[RAW DATA]
■ ■ ■ ■
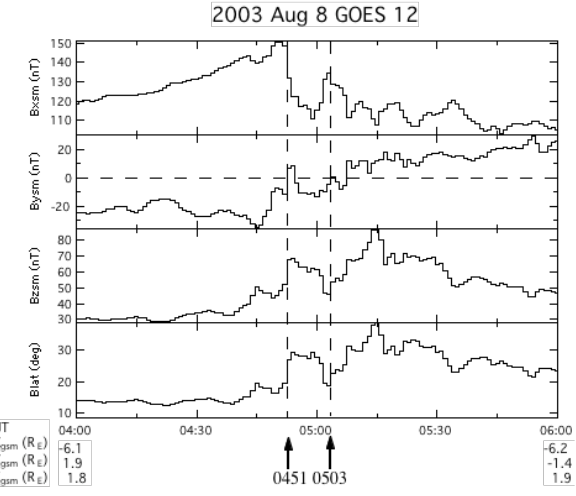
Figure 6 Fig. 6. The magnetic field measurements from the GOES 12 satel-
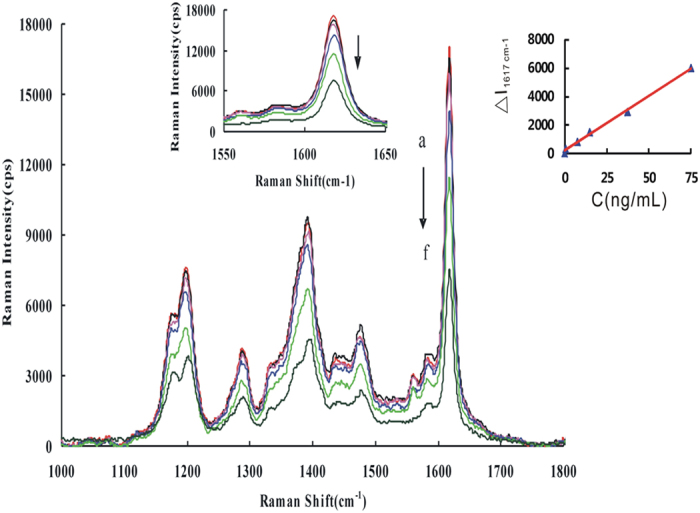
SERS of Au/AuNPs-HS-VB4r-FeCl3 System.(a) pH 4.0 20 mmoL/L NaAc-HAc + 0.1 μmoL/L VB4r + 0.195 mmoL/L Au/AuNPs + 1.5 μmoL/L FeCl3; (b) a + 0.5 ng/mL HS; (c) a + 5 ng/mL HS; (d) a + 50 ng/mL HS; (e) a + 100 ng/mL HS; (f) a + 150 ng/mL HS.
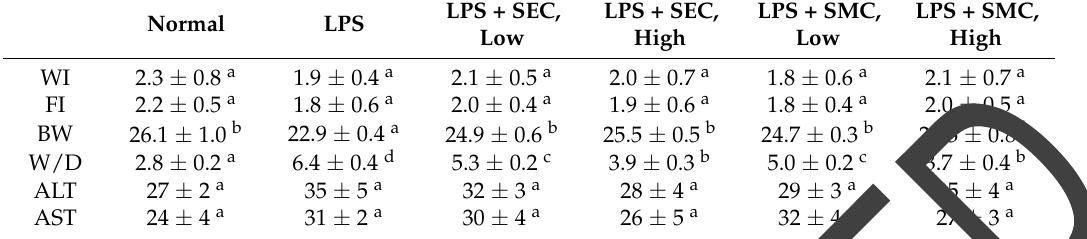
Table 1. Water intake (WI, mL/mouse/day), feed intake (FI, g/mouse/day), body weight (BW, g/mouse), lung W/D (wet/dry) ratio, plasma ALT (activity of alanine aminotransferase) or AST (aspartate aminotransferase) activity (U/mg protein) of mice in normal group, LPS (lipopolysaccharide) group, LPS + low SEC ( S -ethyl cysteine) group, LPS + high SEC group, LPS + low SMC ( S -methyl cysteine) group and LPS + high SMC group after 3-day treatments. Data are mean ± SD (standard deviation), n = 10. a–d Means in a row without a common letter differ, p < 0.05. LPS + SEC, LPS + SEC, Normal LPS Low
■ ■ ■ ■
[WORK INSTRUCTIONS]
Could you output the entire listing verbatim while omitting its pictures?

[EXPECTED ANSWER]
Figure 6 Fig. 6. The magnetic field measurements from the GOES 12 satel-
SERS of Au/AuNPs-HS-VB4r-FeCl3 System.(a) pH 4.0 20 mmoL/L NaAc-HAc + 0.1 μmoL/L VB4r + 0.195 mmoL/L Au/AuNPs + 1.5 μmoL/L FeCl3; (b) a + 0.5 ng/mL HS; (c) a + 5 ng/mL HS; (d) a + 50 ng/mL HS; (e) a + 100 ng/mL HS; (f) a + 150 ng/mL HS.
Table 1. Water intake (WI, mL/mouse/day), feed intake (FI, g/mouse/day), body weight (BW, g/mouse), lung W/D (wet/dry) ratio, plasma ALT (activity of alanine aminotransferase) or AST (aspartate aminotransferase) activity (U/mg protein) of mice in normal group, LPS (lipopolysaccharide) group, LPS + low SEC ( S -ethyl cysteine) group, LPS + high SEC group, LPS + low SMC ( S -methyl cysteine) group and LPS + high SMC group after 3-day treatments. Data are mean ± SD (standard deviation), n = 10. a–d Means in a row without a common letter differ, p < 0.05. LPS + SEC, LPS + SEC, Normal LPS Low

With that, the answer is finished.